● EXERCISE PROMPT
From the records below, please print only the lines from the one containing "4: (841, 258, 5.51)" through the one containing "11: (334, 6, 3.70)", both included. Skip the pictures.

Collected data
%%

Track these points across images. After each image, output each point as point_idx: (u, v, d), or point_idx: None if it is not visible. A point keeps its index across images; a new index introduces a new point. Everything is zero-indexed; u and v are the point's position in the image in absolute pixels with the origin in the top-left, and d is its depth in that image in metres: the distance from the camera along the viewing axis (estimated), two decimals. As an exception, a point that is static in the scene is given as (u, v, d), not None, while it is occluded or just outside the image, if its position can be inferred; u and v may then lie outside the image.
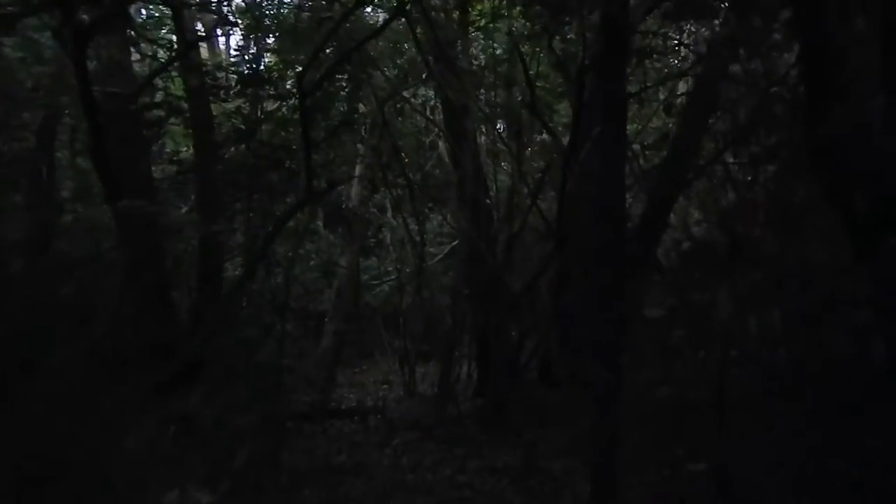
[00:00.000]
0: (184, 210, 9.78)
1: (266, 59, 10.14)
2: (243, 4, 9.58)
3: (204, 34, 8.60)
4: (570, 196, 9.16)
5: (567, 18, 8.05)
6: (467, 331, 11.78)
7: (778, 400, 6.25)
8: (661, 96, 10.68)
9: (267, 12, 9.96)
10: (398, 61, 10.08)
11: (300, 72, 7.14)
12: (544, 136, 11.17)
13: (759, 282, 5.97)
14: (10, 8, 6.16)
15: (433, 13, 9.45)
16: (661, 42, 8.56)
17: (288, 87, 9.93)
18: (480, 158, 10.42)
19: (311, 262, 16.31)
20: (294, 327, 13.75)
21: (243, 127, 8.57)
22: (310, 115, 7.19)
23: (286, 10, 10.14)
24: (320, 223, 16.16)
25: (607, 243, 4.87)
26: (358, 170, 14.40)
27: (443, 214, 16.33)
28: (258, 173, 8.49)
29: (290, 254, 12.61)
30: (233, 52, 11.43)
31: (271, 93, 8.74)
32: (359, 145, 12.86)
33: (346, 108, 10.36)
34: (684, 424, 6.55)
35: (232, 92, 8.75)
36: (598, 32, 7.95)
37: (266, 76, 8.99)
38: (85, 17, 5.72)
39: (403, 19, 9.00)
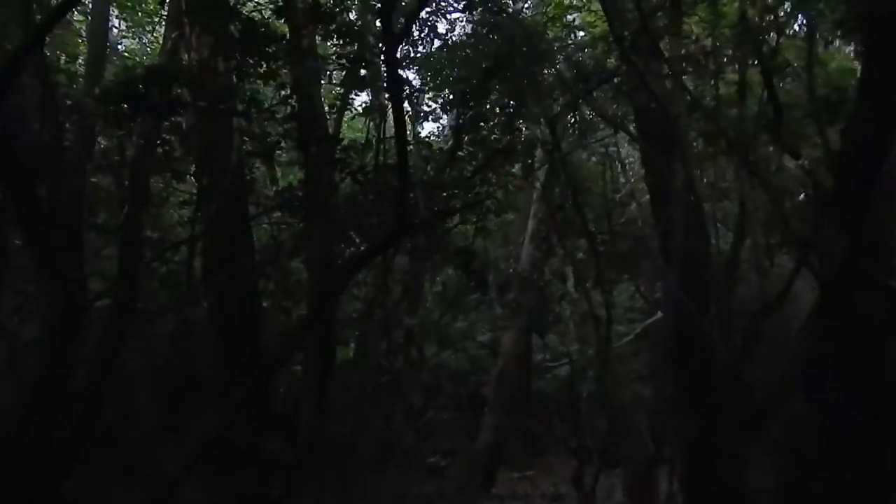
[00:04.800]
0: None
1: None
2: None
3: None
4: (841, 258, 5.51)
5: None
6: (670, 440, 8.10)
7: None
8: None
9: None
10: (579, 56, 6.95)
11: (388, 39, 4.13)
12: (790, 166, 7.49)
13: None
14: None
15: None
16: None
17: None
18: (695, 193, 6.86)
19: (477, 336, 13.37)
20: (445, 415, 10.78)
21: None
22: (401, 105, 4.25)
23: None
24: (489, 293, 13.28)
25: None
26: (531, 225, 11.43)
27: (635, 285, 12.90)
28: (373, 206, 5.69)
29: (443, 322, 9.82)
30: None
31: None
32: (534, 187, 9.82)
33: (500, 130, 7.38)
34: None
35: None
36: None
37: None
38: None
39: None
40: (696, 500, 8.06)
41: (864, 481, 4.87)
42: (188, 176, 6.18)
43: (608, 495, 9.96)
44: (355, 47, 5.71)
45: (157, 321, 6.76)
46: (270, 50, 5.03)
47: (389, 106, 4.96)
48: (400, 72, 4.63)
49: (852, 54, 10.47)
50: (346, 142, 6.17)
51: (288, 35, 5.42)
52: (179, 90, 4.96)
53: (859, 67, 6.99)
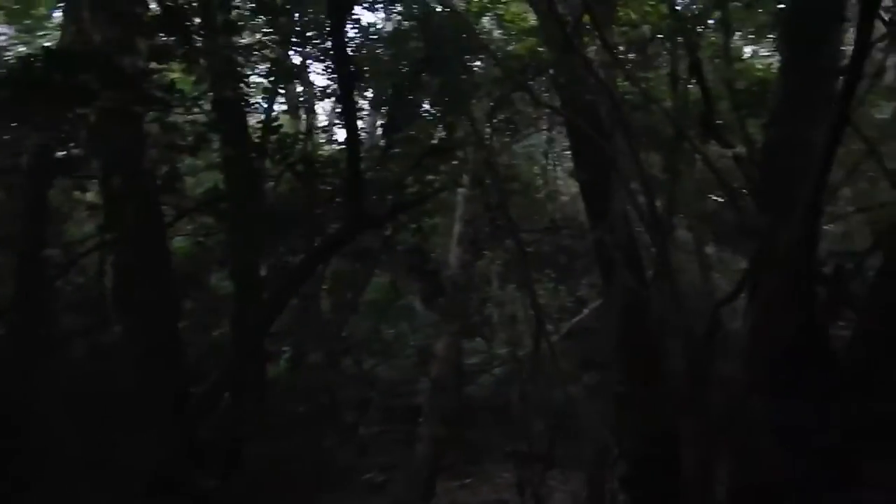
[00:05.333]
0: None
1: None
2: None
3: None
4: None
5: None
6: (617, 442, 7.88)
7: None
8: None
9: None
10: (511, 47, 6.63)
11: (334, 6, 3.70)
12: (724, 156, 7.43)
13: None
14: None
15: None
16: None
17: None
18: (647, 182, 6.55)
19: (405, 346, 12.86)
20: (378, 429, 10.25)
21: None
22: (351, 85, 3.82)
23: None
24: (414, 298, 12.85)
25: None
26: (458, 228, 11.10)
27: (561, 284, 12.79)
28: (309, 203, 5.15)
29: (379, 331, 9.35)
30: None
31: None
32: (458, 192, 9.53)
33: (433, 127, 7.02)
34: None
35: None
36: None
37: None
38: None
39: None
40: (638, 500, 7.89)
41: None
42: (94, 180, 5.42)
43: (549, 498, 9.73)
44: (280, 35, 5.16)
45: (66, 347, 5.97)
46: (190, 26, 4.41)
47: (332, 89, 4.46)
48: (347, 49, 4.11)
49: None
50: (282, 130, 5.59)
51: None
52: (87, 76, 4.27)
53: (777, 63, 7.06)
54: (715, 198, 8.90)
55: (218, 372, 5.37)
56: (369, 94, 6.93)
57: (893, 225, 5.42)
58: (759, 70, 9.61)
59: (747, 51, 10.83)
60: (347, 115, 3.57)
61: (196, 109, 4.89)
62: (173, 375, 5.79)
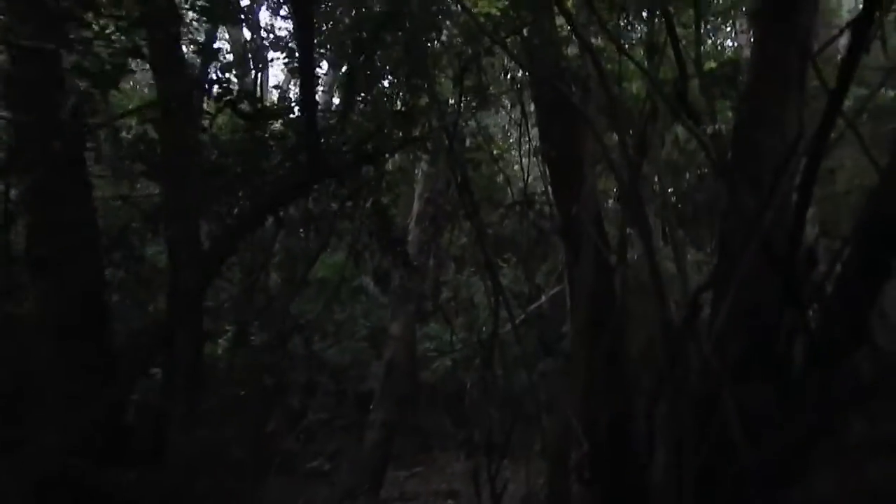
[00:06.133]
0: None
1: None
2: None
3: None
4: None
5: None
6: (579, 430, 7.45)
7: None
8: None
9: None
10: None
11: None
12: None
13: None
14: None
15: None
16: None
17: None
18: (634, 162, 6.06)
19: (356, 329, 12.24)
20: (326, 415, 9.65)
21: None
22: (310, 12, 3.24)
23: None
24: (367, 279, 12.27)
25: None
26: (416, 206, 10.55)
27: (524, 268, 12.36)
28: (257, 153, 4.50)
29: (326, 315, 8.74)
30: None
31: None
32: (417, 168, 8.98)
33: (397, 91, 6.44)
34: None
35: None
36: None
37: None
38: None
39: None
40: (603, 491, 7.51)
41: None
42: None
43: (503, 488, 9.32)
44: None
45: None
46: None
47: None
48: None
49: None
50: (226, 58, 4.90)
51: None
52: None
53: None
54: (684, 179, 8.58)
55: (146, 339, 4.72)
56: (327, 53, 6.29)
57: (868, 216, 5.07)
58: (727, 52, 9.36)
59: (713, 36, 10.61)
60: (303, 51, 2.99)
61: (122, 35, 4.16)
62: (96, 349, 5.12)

%%
%%

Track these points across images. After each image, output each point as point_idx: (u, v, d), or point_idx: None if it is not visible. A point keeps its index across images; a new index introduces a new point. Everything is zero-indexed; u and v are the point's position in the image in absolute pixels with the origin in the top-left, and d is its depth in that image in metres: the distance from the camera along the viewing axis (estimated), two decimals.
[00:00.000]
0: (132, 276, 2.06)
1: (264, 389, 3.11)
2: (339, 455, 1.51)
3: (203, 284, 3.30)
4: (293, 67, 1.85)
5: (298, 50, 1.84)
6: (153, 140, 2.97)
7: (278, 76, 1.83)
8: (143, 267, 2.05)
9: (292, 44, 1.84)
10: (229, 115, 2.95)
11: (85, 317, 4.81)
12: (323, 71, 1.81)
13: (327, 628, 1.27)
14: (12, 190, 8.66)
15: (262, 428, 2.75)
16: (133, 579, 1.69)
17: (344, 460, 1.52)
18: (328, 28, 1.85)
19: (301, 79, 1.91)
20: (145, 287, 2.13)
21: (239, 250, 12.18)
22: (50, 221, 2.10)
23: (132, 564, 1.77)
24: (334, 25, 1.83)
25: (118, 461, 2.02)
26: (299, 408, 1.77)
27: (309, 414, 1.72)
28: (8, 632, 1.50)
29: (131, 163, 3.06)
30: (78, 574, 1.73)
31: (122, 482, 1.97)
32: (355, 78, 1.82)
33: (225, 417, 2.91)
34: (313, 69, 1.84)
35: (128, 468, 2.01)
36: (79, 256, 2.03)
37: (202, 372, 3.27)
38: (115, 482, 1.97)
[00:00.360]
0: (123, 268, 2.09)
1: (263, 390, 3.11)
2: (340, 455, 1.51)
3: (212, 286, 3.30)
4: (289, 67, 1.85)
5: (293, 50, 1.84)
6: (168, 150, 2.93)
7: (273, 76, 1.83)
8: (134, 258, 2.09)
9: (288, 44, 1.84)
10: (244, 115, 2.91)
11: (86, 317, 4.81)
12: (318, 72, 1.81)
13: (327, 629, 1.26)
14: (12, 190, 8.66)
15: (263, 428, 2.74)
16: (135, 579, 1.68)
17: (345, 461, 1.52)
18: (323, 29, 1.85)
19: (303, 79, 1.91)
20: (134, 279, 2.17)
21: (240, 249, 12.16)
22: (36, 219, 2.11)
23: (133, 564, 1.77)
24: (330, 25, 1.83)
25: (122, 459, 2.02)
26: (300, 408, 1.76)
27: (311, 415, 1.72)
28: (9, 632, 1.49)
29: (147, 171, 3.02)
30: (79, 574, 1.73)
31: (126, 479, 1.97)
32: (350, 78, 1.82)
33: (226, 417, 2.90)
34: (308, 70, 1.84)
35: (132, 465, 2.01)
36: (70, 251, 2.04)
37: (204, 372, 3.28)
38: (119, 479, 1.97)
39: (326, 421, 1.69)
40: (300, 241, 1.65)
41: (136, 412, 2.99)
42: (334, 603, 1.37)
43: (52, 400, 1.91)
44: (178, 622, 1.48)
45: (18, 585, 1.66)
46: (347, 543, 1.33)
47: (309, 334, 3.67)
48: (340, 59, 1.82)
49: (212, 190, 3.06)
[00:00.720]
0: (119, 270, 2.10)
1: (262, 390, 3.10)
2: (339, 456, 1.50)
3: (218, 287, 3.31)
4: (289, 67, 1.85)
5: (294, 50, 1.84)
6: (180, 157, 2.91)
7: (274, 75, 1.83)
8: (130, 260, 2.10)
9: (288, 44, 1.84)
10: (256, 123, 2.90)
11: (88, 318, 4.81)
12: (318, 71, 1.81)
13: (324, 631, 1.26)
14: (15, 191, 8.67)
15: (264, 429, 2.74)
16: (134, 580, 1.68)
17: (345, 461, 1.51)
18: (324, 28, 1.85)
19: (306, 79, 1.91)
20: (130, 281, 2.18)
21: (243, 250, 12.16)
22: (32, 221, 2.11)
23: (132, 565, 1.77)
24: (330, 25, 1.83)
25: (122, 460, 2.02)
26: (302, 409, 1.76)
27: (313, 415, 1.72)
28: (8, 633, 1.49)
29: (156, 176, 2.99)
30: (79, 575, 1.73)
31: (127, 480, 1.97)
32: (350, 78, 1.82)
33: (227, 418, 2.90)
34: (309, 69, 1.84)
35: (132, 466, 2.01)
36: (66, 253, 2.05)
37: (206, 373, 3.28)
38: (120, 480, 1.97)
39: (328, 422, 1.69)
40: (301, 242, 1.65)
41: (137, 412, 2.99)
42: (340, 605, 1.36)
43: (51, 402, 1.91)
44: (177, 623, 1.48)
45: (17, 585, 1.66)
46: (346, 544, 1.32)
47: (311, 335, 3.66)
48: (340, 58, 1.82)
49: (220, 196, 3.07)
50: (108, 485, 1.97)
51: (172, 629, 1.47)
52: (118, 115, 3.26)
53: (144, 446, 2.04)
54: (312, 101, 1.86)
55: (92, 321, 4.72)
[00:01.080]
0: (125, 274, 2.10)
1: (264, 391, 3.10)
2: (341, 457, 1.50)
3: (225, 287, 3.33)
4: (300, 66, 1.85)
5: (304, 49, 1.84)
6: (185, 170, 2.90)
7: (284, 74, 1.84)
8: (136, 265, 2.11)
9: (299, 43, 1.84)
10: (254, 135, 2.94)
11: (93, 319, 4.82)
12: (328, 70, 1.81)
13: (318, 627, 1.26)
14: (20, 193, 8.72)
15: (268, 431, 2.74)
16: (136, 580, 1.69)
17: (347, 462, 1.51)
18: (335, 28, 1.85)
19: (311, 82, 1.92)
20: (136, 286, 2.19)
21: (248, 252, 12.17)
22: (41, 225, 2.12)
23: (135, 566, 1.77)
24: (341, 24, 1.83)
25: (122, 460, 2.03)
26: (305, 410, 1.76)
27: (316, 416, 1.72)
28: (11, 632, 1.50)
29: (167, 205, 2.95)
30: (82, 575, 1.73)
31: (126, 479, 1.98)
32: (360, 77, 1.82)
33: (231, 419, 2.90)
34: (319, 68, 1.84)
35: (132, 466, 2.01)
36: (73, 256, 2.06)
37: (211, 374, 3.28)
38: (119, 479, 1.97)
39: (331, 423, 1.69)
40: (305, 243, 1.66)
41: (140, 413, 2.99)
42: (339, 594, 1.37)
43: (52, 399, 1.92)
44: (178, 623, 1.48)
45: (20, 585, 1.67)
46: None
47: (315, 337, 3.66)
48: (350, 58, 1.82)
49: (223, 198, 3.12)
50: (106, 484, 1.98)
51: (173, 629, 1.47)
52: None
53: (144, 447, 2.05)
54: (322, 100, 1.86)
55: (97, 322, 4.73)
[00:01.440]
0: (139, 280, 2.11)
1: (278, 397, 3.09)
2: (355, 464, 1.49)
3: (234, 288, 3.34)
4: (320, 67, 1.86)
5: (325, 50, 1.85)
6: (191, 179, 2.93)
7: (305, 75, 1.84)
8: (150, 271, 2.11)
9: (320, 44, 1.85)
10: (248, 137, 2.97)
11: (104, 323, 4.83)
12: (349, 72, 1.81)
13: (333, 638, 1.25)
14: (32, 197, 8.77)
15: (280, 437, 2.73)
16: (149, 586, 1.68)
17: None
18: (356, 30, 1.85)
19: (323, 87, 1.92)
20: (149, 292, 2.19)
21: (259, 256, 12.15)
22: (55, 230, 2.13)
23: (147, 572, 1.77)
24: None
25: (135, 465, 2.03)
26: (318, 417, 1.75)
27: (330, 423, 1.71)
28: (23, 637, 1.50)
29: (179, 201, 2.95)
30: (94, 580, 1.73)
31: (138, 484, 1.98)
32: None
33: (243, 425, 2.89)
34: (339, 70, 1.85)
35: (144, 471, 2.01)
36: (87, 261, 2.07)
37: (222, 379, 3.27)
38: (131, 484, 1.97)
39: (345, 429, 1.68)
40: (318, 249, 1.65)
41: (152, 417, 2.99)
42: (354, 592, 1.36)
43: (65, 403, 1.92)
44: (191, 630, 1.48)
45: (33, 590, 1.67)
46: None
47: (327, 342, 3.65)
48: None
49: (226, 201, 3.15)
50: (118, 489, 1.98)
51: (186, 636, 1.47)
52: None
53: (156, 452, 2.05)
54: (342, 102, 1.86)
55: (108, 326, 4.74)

%%
%%

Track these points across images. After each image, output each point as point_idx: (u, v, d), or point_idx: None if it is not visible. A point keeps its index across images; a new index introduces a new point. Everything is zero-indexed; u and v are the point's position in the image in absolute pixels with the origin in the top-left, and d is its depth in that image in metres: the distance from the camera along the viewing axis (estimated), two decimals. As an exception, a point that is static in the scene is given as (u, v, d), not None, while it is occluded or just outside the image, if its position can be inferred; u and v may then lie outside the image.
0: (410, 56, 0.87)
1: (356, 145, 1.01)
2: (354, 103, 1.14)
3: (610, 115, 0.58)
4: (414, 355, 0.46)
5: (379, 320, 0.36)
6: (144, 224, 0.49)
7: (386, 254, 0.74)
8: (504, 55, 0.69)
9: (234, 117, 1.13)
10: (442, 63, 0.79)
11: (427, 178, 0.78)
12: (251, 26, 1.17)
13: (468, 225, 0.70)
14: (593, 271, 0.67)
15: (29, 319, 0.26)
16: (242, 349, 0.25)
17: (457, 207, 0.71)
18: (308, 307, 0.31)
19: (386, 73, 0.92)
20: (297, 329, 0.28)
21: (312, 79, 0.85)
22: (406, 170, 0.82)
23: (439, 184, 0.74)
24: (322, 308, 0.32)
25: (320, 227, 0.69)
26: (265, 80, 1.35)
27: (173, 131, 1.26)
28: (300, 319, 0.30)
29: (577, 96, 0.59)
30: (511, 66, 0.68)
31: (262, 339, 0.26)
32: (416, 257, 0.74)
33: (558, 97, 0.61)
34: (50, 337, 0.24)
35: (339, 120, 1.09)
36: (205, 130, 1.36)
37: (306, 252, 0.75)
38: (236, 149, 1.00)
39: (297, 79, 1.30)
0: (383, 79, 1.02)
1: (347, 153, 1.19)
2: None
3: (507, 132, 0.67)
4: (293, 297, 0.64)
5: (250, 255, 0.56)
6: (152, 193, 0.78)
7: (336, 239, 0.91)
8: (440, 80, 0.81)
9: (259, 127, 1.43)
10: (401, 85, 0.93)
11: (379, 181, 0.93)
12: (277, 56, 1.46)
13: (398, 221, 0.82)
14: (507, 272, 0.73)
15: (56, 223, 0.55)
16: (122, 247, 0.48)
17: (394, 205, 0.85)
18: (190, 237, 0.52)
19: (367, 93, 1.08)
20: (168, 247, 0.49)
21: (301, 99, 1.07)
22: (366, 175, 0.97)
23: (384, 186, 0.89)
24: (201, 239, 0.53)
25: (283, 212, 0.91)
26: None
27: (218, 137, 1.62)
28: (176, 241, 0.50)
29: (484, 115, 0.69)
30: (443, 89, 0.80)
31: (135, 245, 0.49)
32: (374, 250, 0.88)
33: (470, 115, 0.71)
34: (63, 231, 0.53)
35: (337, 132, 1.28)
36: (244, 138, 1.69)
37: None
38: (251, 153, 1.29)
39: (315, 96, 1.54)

%%

● RESULT FOR THIS TASK
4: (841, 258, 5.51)
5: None
6: (670, 440, 8.10)
7: None
8: None
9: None
10: (579, 56, 6.95)
11: (388, 39, 4.13)
12: (790, 166, 7.49)
13: None
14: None
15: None
16: None
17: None
18: (695, 193, 6.86)
19: (477, 336, 13.37)
20: (445, 415, 10.78)
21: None
22: (401, 105, 4.25)
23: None
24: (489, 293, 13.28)
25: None
26: (531, 225, 11.43)
27: (635, 285, 12.90)
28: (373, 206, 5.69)
29: (443, 322, 9.82)
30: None
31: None
32: (534, 187, 9.82)
33: (500, 130, 7.38)
34: None
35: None
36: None
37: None
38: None
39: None
40: (696, 500, 8.06)
41: (864, 481, 4.87)
42: (188, 176, 6.18)
43: (608, 495, 9.96)
44: (355, 47, 5.71)
45: (157, 321, 6.76)
46: (270, 50, 5.03)
47: (389, 106, 4.96)
48: (400, 72, 4.63)
49: (852, 54, 10.47)
50: (346, 142, 6.17)
51: (288, 35, 5.42)
52: (179, 90, 4.96)
53: (859, 67, 6.99)
[00:05.333]
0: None
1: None
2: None
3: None
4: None
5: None
6: (617, 442, 7.88)
7: None
8: None
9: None
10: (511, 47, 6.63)
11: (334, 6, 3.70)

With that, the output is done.